**PROBLEM TO SOLVE:** Without the pictures, set down every line of the data exactly.

DATA PROVIDED Block Start

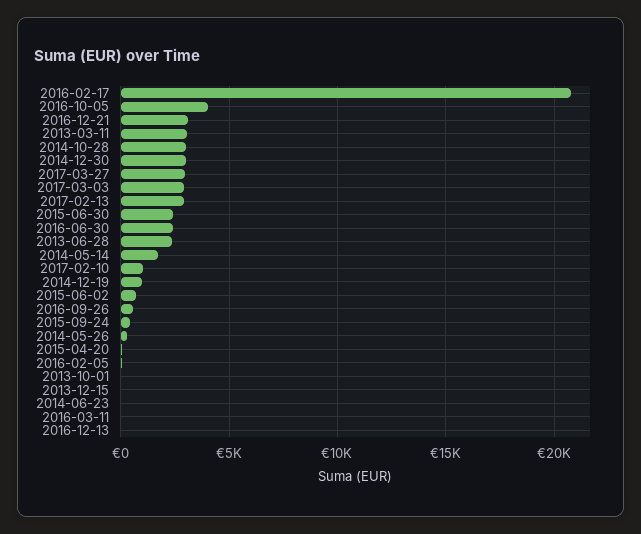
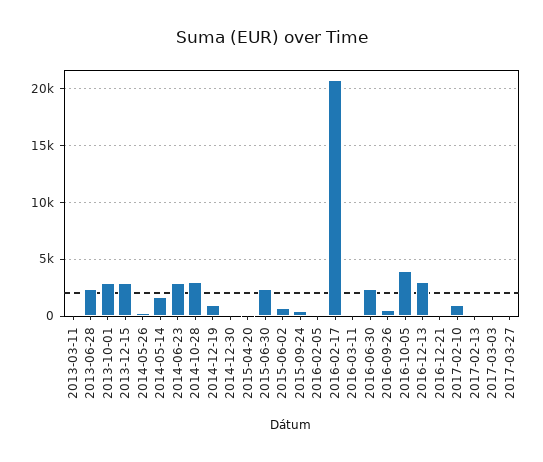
2016-12-21: 3000 -> 0
2013-03-11: 3000 -> 0
2014-12-30: 3000 -> 0
2017-03-27: 3000 -> 0
2017-03-03: 3000 -> 0
2017-02-13: 3000 -> 0
2013-10-01: 0 -> 3000
2013-12-15: 0 -> 3000
2014-06-23: 0 -> 3000
2016-12-13: 0 -> 3000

DATA PROVIDED Block End

**ANSWER TO THIS TASK:**
2016-12-21: 3000 -> 0
2013-03-11: 3000 -> 0
2014-12-30: 3000 -> 0
2017-03-27: 3000 -> 0
2017-03-03: 3000 -> 0
2017-02-13: 3000 -> 0
2013-10-01: 0 -> 3000
2013-12-15: 0 -> 3000
2014-06-23: 0 -> 3000
2016-12-13: 0 -> 3000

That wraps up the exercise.